> **AIM OF THE EXERCISE**: Go through the data line by line. Copy each one holding the string "clock".

(Items listed in a dataset)
+---+
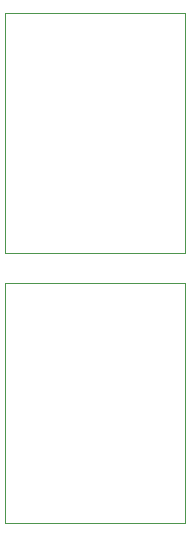
<source format=gbr>
G04 #@! TF.GenerationSoftware,KiCad,Pcbnew,(5.1.5)-3*
G04 #@! TF.CreationDate,2020-07-09T20:04:34+02:00*
G04 #@! TF.ProjectId,ejector,656a6563-746f-4722-9e6b-696361645f70,rev?*
G04 #@! TF.SameCoordinates,Original*
G04 #@! TF.FileFunction,Paste,Bot*
G04 #@! TF.FilePolarity,Positive*
%FSLAX46Y46*%
G04 Gerber Fmt 4.6, Leading zero omitted, Abs format (unit mm)*
G04 Created by KiCad (PCBNEW (5.1.5)-3) date 2020-07-09 20:04:34*
%MOMM*%
%LPD*%
G04 APERTURE LIST*
%ADD10C,0.120000*%
G04 APERTURE END LIST*
D10*
X130810000Y-124460000D02*
X130810000Y-144780000D01*
X115570000Y-124460000D02*
X130810000Y-124460000D01*
X115570000Y-144780000D02*
X115570000Y-124460000D01*
X130810000Y-144780000D02*
X115570000Y-144780000D01*
X130810000Y-101600000D02*
X130810000Y-121920000D01*
X115570000Y-101600000D02*
X130810000Y-101600000D01*
X115570000Y-121920000D02*
X115570000Y-101600000D01*
X130810000Y-121920000D02*
X115570000Y-121920000D01*
M02*

</source>
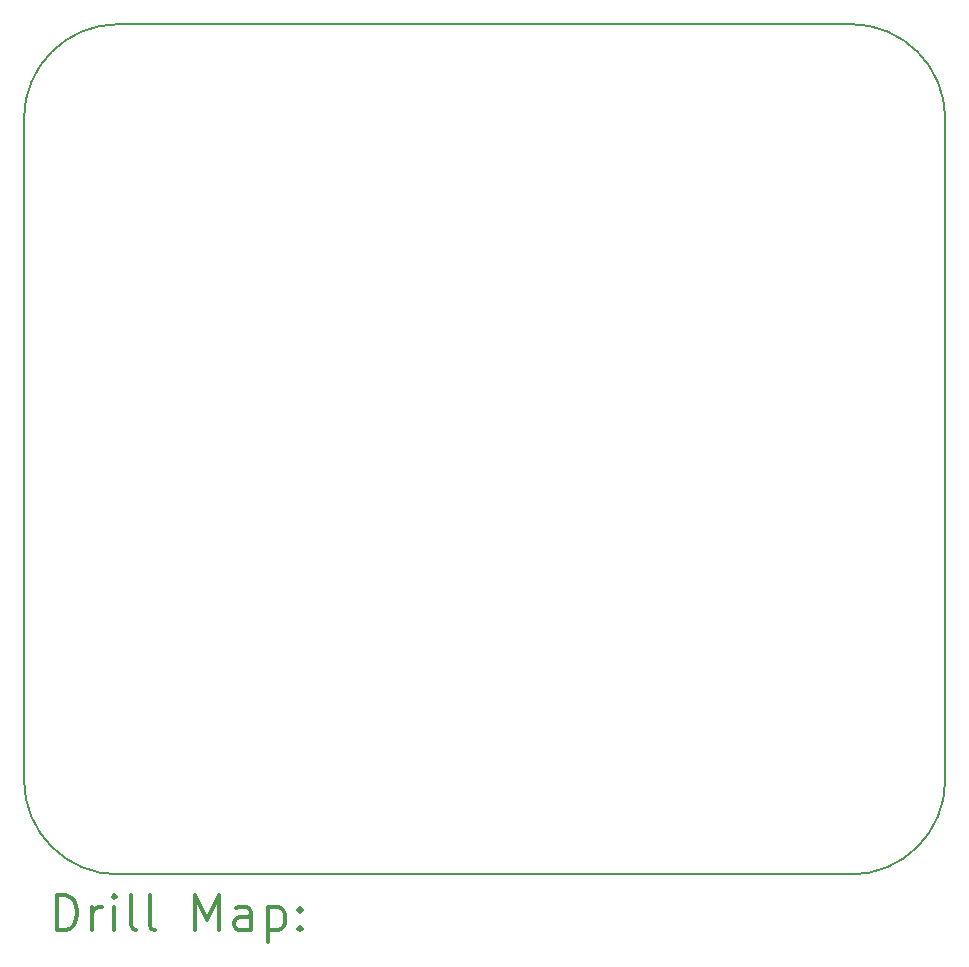
<source format=gbr>
%FSLAX45Y45*%
G04 Gerber Fmt 4.5, Leading zero omitted, Abs format (unit mm)*
G04 Created by KiCad (PCBNEW 5.0.0) date Fri Aug  3 22:45:01 2018*
%MOMM*%
%LPD*%
G01*
G04 APERTURE LIST*
%ADD10C,0.150000*%
%ADD11C,0.200000*%
%ADD12C,0.300000*%
G04 APERTURE END LIST*
D10*
X14100000Y-12800000D02*
G75*
G03X14900000Y-12000000I0J800000D01*
G01*
X7100000Y-12000000D02*
G75*
G03X7900000Y-12800000I800000J0D01*
G01*
X7900000Y-5600000D02*
G75*
G03X7100000Y-6400000I0J-800000D01*
G01*
X14900000Y-6400000D02*
G75*
G03X14100000Y-5600000I-800000J0D01*
G01*
X7100000Y-12000000D02*
X7100000Y-6400000D01*
X14100000Y-12800000D02*
X7900000Y-12800000D01*
X14900000Y-6400000D02*
X14900000Y-12000000D01*
X7900000Y-5600000D02*
X14100000Y-5600000D01*
D11*
D12*
X7378928Y-13273214D02*
X7378928Y-12973214D01*
X7450357Y-12973214D01*
X7493214Y-12987500D01*
X7521786Y-13016071D01*
X7536071Y-13044643D01*
X7550357Y-13101786D01*
X7550357Y-13144643D01*
X7536071Y-13201786D01*
X7521786Y-13230357D01*
X7493214Y-13258929D01*
X7450357Y-13273214D01*
X7378928Y-13273214D01*
X7678928Y-13273214D02*
X7678928Y-13073214D01*
X7678928Y-13130357D02*
X7693214Y-13101786D01*
X7707500Y-13087500D01*
X7736071Y-13073214D01*
X7764643Y-13073214D01*
X7864643Y-13273214D02*
X7864643Y-13073214D01*
X7864643Y-12973214D02*
X7850357Y-12987500D01*
X7864643Y-13001786D01*
X7878928Y-12987500D01*
X7864643Y-12973214D01*
X7864643Y-13001786D01*
X8050357Y-13273214D02*
X8021786Y-13258929D01*
X8007500Y-13230357D01*
X8007500Y-12973214D01*
X8207500Y-13273214D02*
X8178928Y-13258929D01*
X8164643Y-13230357D01*
X8164643Y-12973214D01*
X8550357Y-13273214D02*
X8550357Y-12973214D01*
X8650357Y-13187500D01*
X8750357Y-12973214D01*
X8750357Y-13273214D01*
X9021786Y-13273214D02*
X9021786Y-13116071D01*
X9007500Y-13087500D01*
X8978928Y-13073214D01*
X8921786Y-13073214D01*
X8893214Y-13087500D01*
X9021786Y-13258929D02*
X8993214Y-13273214D01*
X8921786Y-13273214D01*
X8893214Y-13258929D01*
X8878928Y-13230357D01*
X8878928Y-13201786D01*
X8893214Y-13173214D01*
X8921786Y-13158929D01*
X8993214Y-13158929D01*
X9021786Y-13144643D01*
X9164643Y-13073214D02*
X9164643Y-13373214D01*
X9164643Y-13087500D02*
X9193214Y-13073214D01*
X9250357Y-13073214D01*
X9278928Y-13087500D01*
X9293214Y-13101786D01*
X9307500Y-13130357D01*
X9307500Y-13216071D01*
X9293214Y-13244643D01*
X9278928Y-13258929D01*
X9250357Y-13273214D01*
X9193214Y-13273214D01*
X9164643Y-13258929D01*
X9436071Y-13244643D02*
X9450357Y-13258929D01*
X9436071Y-13273214D01*
X9421786Y-13258929D01*
X9436071Y-13244643D01*
X9436071Y-13273214D01*
X9436071Y-13087500D02*
X9450357Y-13101786D01*
X9436071Y-13116071D01*
X9421786Y-13101786D01*
X9436071Y-13087500D01*
X9436071Y-13116071D01*
M02*

</source>
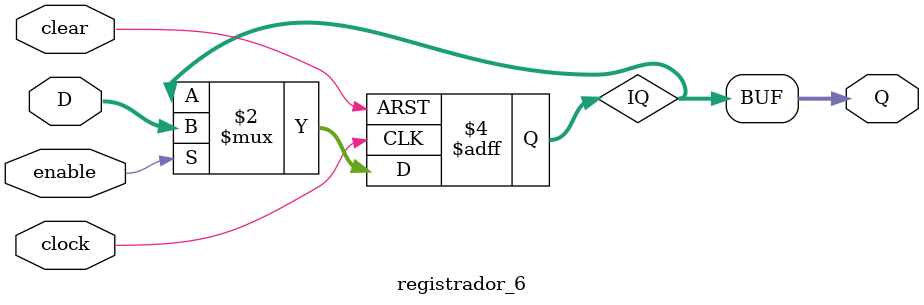
<source format=v>
module registrador_6 (
    input        clock,
    input        clear,
    input        enable,
    input  [5:0] D,
    output [5:0] Q
);

    reg [5:0] IQ;

    always @(posedge clock or posedge clear) begin
        if (clear)
            IQ <= 0;
        else if (enable)
            IQ <= D;
    end

    assign Q = IQ;

endmodule
</source>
+---+
> **EXPECTED OUTPUT**:
    input        clock,
    always @(posedge clock or posedge clear) begin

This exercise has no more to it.